Janji adalah pernyataan yang memaklumkan suatu realitas yang belum di tangan. Janji pemulihan menyatakan masa depan yang baru, dan jika Allah yang mengucapkan sebuah janji, maka masa depan yang baru sudah hadir dalam Firman yang Ia ucapkan. Itu berarti bahwa masa depan bukan hasil dari kemungkinan-kemungkinan yang sudah ada, tetapi itu berasal dari kepastian kreatif Allah. Firman Allah itu memiliki kekuatan ganda: noetik dan dinamic. 

Ia mengungkapkan pikiran, niat dan keputusan, sekaligus melaksanakan apa yang dipikirkan, diinginkan dan diputuskan. Demikianlah Firman Allah, sekaligus noetik dan dinamic: itu adalah janji Allah dan pemenuhan Allah, itu adalah proklamasi dan realisasi rencana keselamatan Allah. Ketika Allah mengucapkan sebuah janji lewat Firman-Nya, maka harusnya tidak ada sebuah keraguan dari pihak penerima janji, karena sepanjang sejarah peristiwa di Alkitab telah terbukti bahwa Allah setia terhadap janji-Nya.

Demikianlah Allah merencanakan suatu pemulihan persekutuan bagi umat-Nya yang telah hidup dalam kenajisan. Untuk itu Allah tidak membuang dan mengganti umat-Nya dengan umat lain yang mungkin secara etis moral lebih baik. Umat Israel yang telah hidup najis tetap dicintai Allah dengan kasih-Nya yang tidak pernah berubah. Bilamana saat itu Allah memorak-porandakan umat-Nya dan membuangnya ke Babel karena menajiskan nama Allah, maka kini Allah berjanji akan memulihkan mereka dan bahkan suatu saat akan mengumpulkan mereka kembali di tanah perjanjian. 

Hal ini nantinya tampak nyata dalam kitab Ezra dan Nehemia ketika bangsa Israel dapat kembali ke tanah asal mereka, dan bahkan pada waktu itu Allah segera menghendaki dibangunnya kembali Bait Allah. Pembangunan kembali Bait Allah nantinya memang sangat penting bagi Israel, sebab Allah dan persekutuan kepada-Nya adalah poros kehidupan bangsa Israel, selaku umat Allah.

Relevansinya bagi masa kini dalam kaitan dengan Allah memberikan jaminan dalam janji-Nya yakni orang percaya dituntut untuk percaya sepenuhnya kepada janji Allah. Allah adalah sempurna, maka setiap ucapan Allah yang menyatakan janji kepada kepada umat-Nya pasti akan digenapi. Tidak ada janji yang sempurna di dunia ini, terkecuali hanya janji Allah yang sempurna. 

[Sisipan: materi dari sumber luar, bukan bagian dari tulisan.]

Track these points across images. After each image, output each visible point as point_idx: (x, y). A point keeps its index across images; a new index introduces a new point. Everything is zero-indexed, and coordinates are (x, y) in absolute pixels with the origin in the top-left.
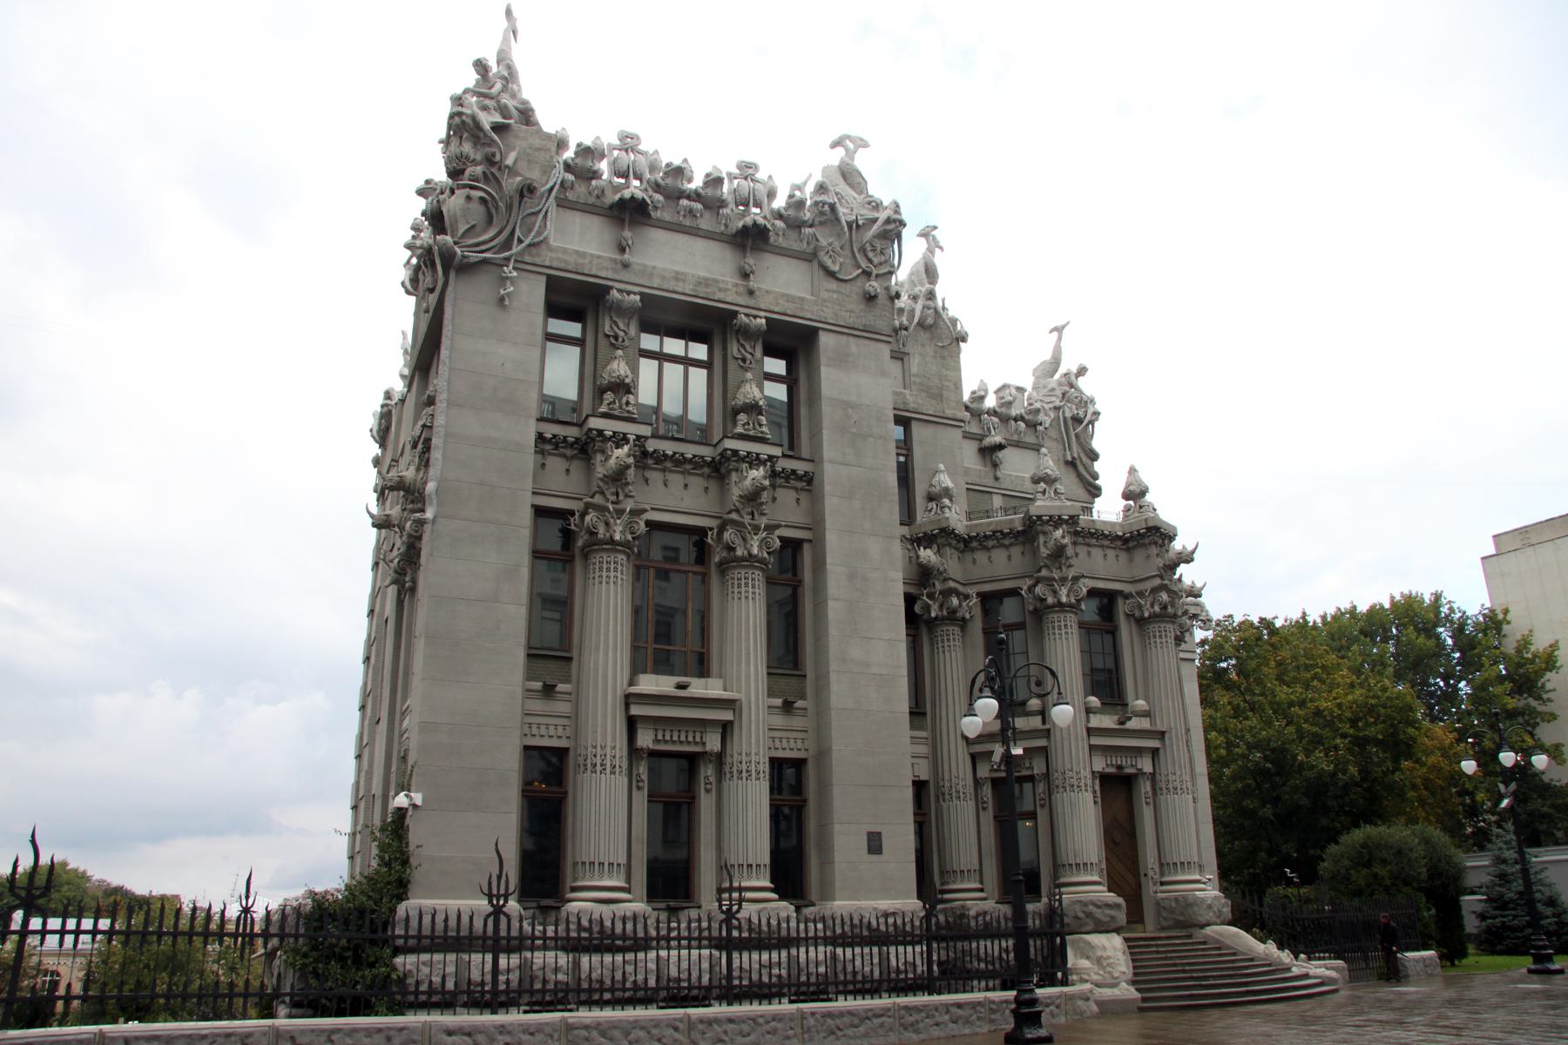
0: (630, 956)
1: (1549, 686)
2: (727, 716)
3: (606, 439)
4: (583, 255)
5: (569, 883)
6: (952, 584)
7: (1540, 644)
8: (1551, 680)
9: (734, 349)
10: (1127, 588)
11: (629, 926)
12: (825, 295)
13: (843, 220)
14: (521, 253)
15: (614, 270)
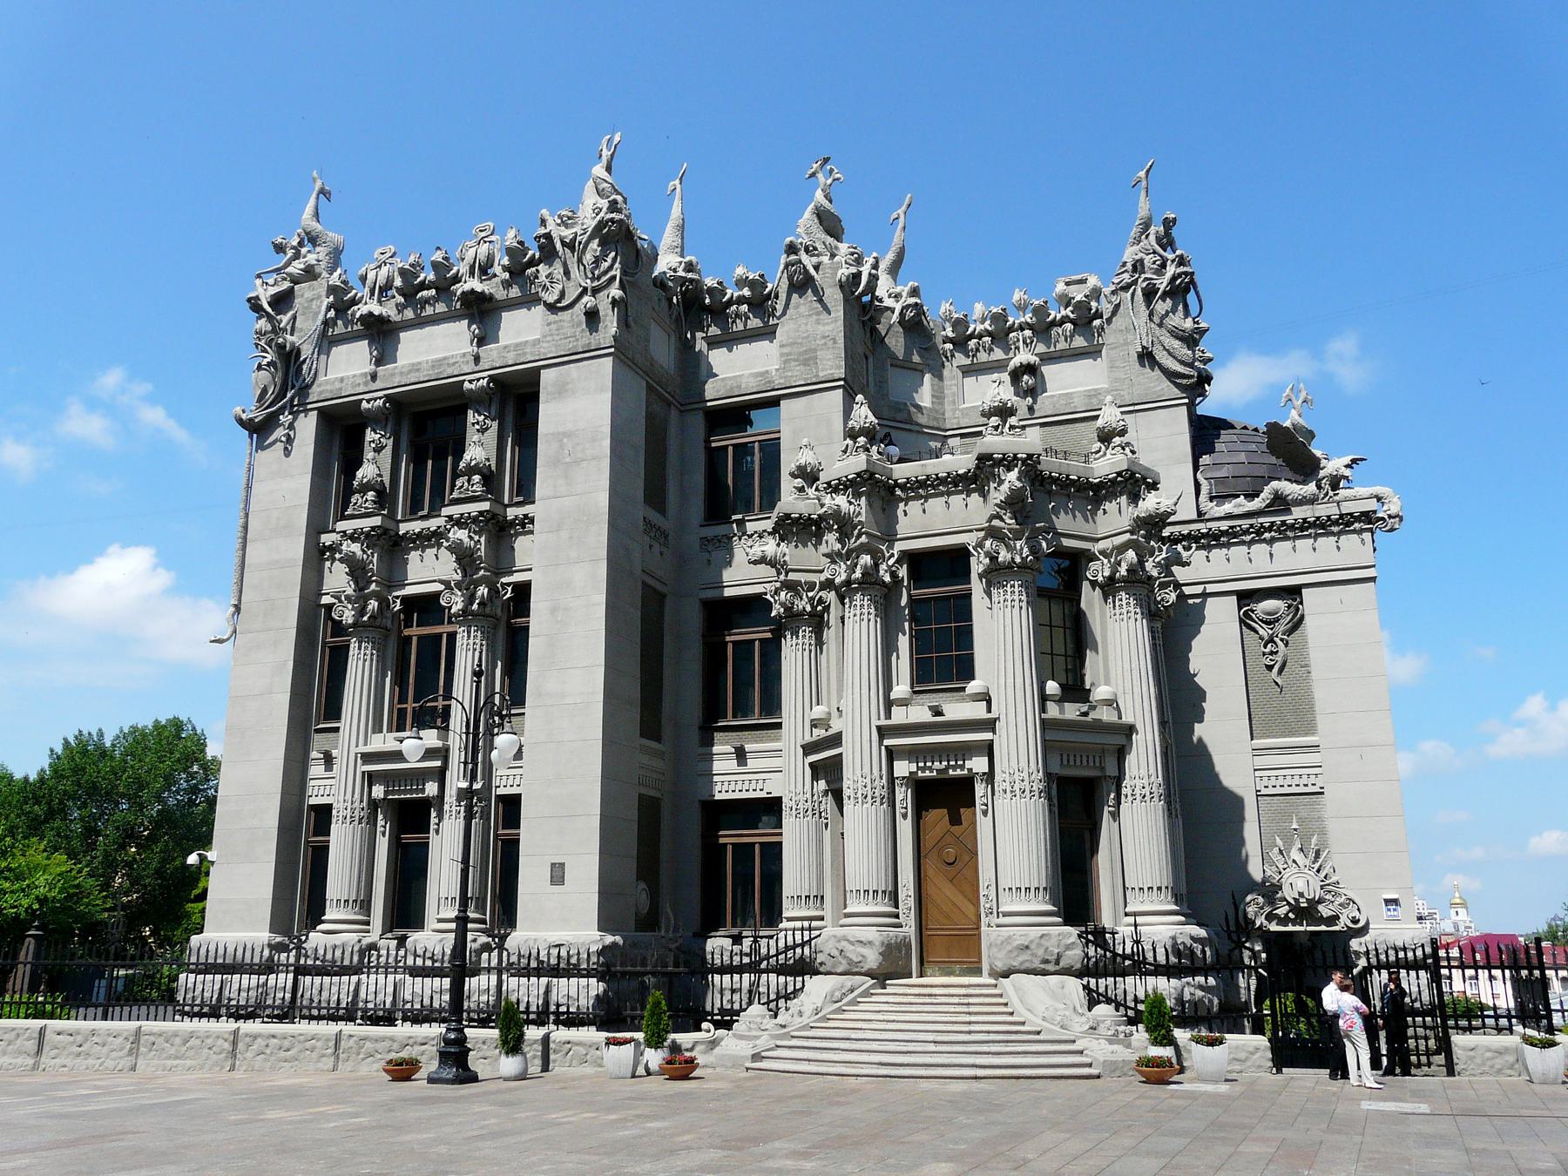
0: (336, 979)
2: (438, 763)
4: (342, 380)
6: (792, 576)
11: (338, 953)
13: (558, 246)
15: (366, 384)
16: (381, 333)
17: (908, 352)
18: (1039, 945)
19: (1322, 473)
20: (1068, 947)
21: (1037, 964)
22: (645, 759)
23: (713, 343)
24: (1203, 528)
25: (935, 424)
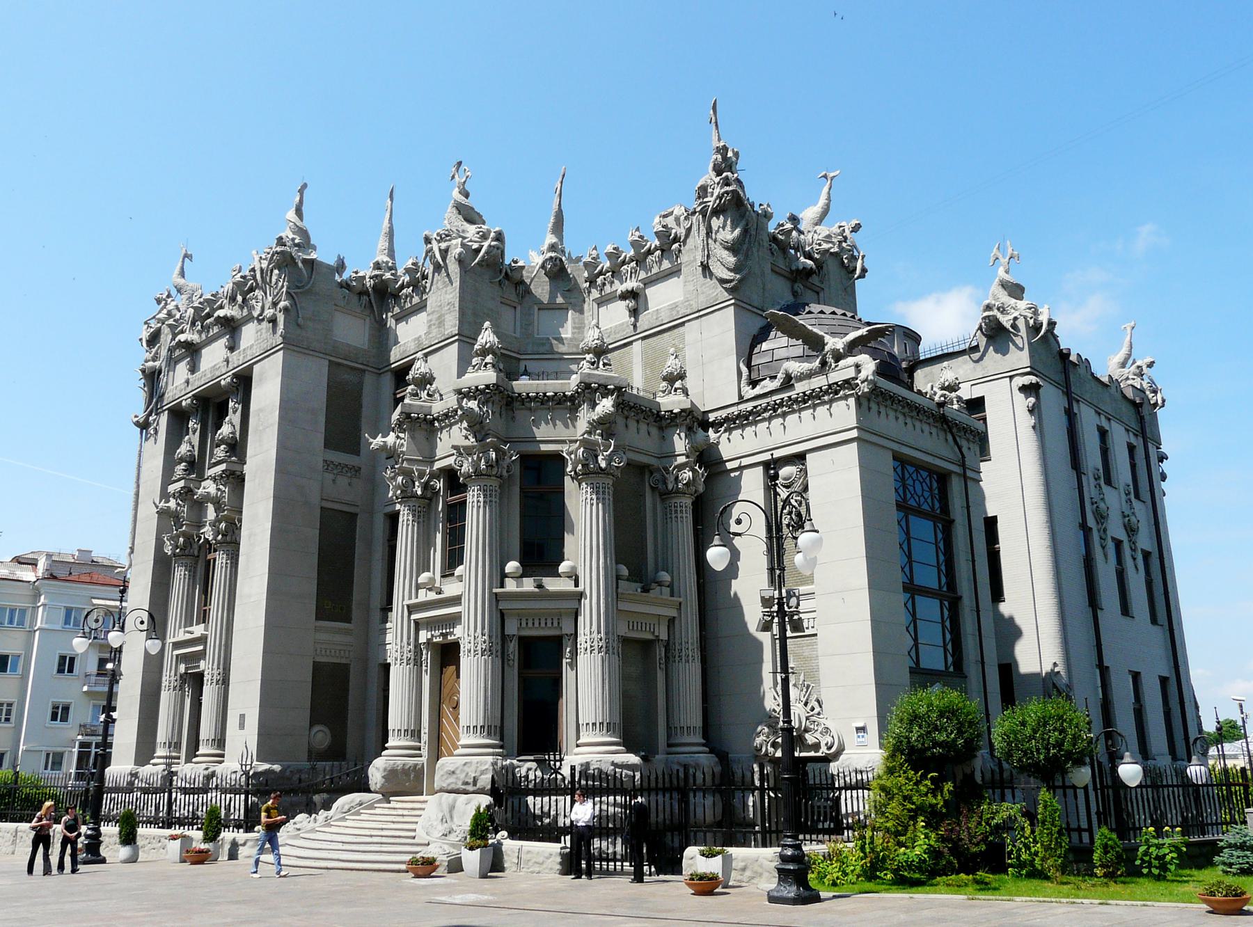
17: (553, 296)
18: (462, 771)
19: (827, 348)
20: (482, 773)
21: (460, 786)
22: (323, 636)
23: (398, 319)
24: (735, 410)
25: (574, 350)
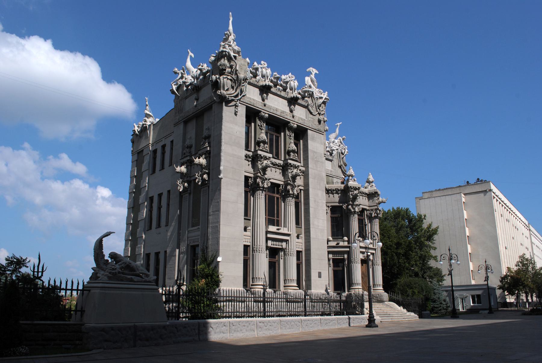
1: (434, 239)
3: (262, 158)
5: (251, 283)
7: (434, 226)
8: (435, 237)
9: (287, 133)
10: (368, 208)
12: (310, 119)
14: (241, 98)
16: (265, 90)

Salah satu kunci hidup ber kemenangan adalah percaya pada janji Allah dengan tidak dipenuhi oleh keraguan, sebab kebimbangan membuat seseorang tidak mendapatkan apa pun. Bagi setiap orang percaya, kepercayaan kepada janji Allah seharusnya tampak dalam keteguhan mereka untuk selalu berpegang terhadap janji-Nya dan tetap setia kepada Allah apa pun keadaannya. Bahkan ketika sekalipun orang percaya tidak lagi menjumpai alasan logis untuk tetap berpegang pada janji-Nya, mereka tak perlu khawatir dan bimbang, melainkan harus tetap sepenuh hati percaya kepada Allah

Kesimpulan

Dari Yehezkiel 37:1-6, kita belajar tentang inisiatif Allah yang penuh kasih dalam memulihkan umat-Nya. Allah tidak menunggu manusia bertobat atau setia, tetapi dengan penuh kasih-Nya, Dia menawarkan janji pemulihan kepada Israel di masa pembuangan di Babel. Frase penting, "Kamu akan mengetahui bahwa Akulah TUHAN" (Yehezkiel 37:6), mengingatkan kita akan kekuasaan dan kesetiaan Allah yang tak tergoyahkan. 

Bagi setiap orang percaya, janji-janji-Nya adalah pegangan yang kokoh dalam menghadapi kehidupan. Mari kita terus mengingat dan merenungkan janji Allah, karena di dalamnya terdapat kekuatan, harapan, dan jaminan yang tak tergoyahkan. Semoga kita semua dapat hidup dalam ketaatan dan kepercayaan kepada Allah yang setia dalam sejarah penyelamatan-Nya.